[Alıntılanan metin]:
###

Eğer açık çevrimde komütasyon hızı motorun bir sonraki adım açısına ulaşmasına meydan vermeyecek kadar yüksek ise, sorun başlayacaktır. Motor tekleyecek, devir düşecek stabil olmayan bir çalışma durumuna geçecektir.
Bunlar dikkate alınarak uygulanan gerilim PWM ile değiştirerek ve komütasyon frekansını değiştirerek deneyler yapılabilir.
Bu çalışma yapılıp motorumuzun, sürücü devrelerimizin ve yazılımımızın davranışlarından emin olduğumuzda, bir sonraki aşamada kapalı çevrim kontroluna geçebiliriz.

###

[Kayıt alıntıları]:

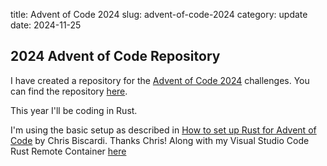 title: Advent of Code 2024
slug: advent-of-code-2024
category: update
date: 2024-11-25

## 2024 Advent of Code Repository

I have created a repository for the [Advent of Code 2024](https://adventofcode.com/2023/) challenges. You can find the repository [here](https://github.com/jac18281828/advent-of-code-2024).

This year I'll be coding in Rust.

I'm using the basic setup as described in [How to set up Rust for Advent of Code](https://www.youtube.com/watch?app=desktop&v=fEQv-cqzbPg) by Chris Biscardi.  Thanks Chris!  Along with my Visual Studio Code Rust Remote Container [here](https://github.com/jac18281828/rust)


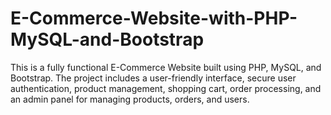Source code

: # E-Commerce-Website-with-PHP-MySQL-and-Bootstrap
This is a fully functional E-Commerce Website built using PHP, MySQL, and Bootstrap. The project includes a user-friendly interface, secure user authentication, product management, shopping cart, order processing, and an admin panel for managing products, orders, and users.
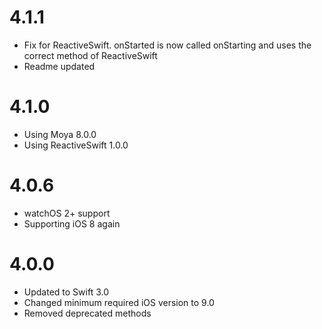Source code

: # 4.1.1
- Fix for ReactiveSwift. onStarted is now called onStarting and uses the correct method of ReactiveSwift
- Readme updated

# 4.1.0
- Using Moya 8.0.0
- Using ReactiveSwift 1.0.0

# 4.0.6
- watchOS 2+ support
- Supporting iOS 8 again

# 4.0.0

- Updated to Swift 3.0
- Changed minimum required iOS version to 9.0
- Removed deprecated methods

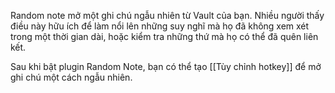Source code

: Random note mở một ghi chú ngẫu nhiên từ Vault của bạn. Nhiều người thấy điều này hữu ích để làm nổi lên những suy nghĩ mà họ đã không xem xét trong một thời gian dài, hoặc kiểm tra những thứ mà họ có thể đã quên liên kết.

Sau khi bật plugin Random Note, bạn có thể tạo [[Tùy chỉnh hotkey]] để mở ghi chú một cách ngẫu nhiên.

###

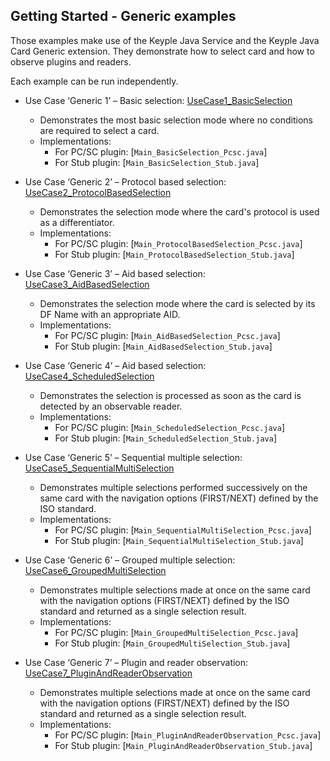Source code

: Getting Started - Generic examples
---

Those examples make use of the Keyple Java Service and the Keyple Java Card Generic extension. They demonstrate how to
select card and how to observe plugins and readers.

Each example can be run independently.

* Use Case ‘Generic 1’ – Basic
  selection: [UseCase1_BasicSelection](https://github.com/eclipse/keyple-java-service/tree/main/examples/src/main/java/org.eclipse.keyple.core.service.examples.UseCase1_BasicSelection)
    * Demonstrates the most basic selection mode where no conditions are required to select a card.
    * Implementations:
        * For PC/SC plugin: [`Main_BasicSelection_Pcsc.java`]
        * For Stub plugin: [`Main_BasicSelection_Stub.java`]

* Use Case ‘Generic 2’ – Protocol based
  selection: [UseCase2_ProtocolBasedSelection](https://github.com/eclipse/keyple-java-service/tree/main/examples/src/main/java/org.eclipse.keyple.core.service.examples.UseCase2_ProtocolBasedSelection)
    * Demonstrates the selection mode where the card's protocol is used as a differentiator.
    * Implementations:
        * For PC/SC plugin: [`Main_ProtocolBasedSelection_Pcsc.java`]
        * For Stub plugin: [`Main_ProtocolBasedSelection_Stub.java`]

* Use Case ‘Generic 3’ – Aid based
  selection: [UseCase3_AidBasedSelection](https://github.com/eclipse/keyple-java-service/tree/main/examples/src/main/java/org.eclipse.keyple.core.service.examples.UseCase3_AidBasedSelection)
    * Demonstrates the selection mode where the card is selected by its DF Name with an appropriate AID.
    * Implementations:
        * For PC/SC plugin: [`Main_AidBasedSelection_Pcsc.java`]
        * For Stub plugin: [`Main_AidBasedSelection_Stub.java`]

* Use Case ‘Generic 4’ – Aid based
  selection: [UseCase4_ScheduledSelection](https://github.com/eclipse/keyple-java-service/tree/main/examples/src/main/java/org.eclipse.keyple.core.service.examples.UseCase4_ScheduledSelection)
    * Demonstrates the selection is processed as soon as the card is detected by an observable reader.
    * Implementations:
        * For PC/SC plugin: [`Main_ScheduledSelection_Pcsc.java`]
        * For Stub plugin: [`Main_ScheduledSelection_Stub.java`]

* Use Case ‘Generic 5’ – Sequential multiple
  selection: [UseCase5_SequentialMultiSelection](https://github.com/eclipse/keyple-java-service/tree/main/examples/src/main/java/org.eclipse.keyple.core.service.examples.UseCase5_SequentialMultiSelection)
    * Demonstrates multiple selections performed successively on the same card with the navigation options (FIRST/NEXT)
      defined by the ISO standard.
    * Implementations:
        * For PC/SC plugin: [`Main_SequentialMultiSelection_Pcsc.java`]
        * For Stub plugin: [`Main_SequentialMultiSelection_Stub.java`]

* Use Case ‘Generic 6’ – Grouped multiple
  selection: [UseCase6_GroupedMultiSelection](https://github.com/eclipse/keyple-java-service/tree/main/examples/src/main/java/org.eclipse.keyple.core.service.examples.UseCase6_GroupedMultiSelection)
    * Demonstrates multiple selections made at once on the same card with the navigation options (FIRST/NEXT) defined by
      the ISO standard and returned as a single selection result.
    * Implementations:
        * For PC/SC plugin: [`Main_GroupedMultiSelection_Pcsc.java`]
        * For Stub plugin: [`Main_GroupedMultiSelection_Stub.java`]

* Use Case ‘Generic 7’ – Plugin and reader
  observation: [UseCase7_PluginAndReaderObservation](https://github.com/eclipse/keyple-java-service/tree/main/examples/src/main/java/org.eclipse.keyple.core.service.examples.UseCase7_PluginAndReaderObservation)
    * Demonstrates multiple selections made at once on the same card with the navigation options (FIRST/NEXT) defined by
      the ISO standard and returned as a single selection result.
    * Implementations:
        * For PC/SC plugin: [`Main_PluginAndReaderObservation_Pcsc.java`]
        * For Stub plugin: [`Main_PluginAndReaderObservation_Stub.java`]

###

[Çalışma maddesi 1]: Kayıtlarda "quên liên kết." ifadesinin geçtiği satırdan başlayıp "Sau khi bật" ifadesinin geçtiği satıra kadar uzanan satırları, iki uç satır da dahil olmak üzere, hiç değiştirmeden yineleyin.
[Çalışma maddesi 2]: Motor kontrolüyle ilgili metni, son cümlesinin ardından devam ettirerek yazın.

[Alıştırma cevabı 1]:
: Random note mở một ghi chú ngẫu nhiên từ Vault của bạn. Nhiều người thấy điều này hữu ích để làm nổi lên những suy nghĩ mà họ đã không xem xét trong một thời gian dài, hoặc kiểm tra những thứ mà họ có thể đã quên liên kết.

Sau khi bật plugin Random Note, bạn có thể tạo [[Tùy chỉnh hotkey]] để mở ghi chú một cách ngẫu nhiên.

[Alıştırma cevabı 2]:
Açık çevrim altında BLDC motor sürmeyi anlattığım proje için aşağıdaki yayınıma bakabilirsiniz:
STM32 İLE AÇIK ÇEVRİM KONTROLUNDA BLDC MOTOR SÜRMEK
KAPALI ÇEVRİM KONTROLU
Kapalı çevrim kontrolu altında çalışıldığında rotor açısını izleyerek komütasyon yapacağız. Rotor pozisyonunu algılamak için optik ya da hall effect sensörlerden yararlanmak bir seçenek. Bir diğer yöntem de fazlardan ikisi aktif iken, açıkta kalan üçüncüsünden BEMF ölçümü yapmak. Burada bu sonuncusunu ele alacağız.
Rotor dönerken, stator üzerindeki bobin sargılarında BEMF dediğimiz bir sinüzoidal gerilim endükler. Bu gerilim, bobine uygulamakta olduğumuz besleme gerilimine ters yöndedir.
Faz bobinine aktif olarak besleme gerilimini uygularken ya da “0” volt besleme hattına bağladığımızda BEMF ‘yi göremeyiz. Ama bu bobinin ucunun açıkta kaldığı fazlarda diğer iki fazın ortak ucundaki gerilime eklenmiş olarak görmek mümkün olur.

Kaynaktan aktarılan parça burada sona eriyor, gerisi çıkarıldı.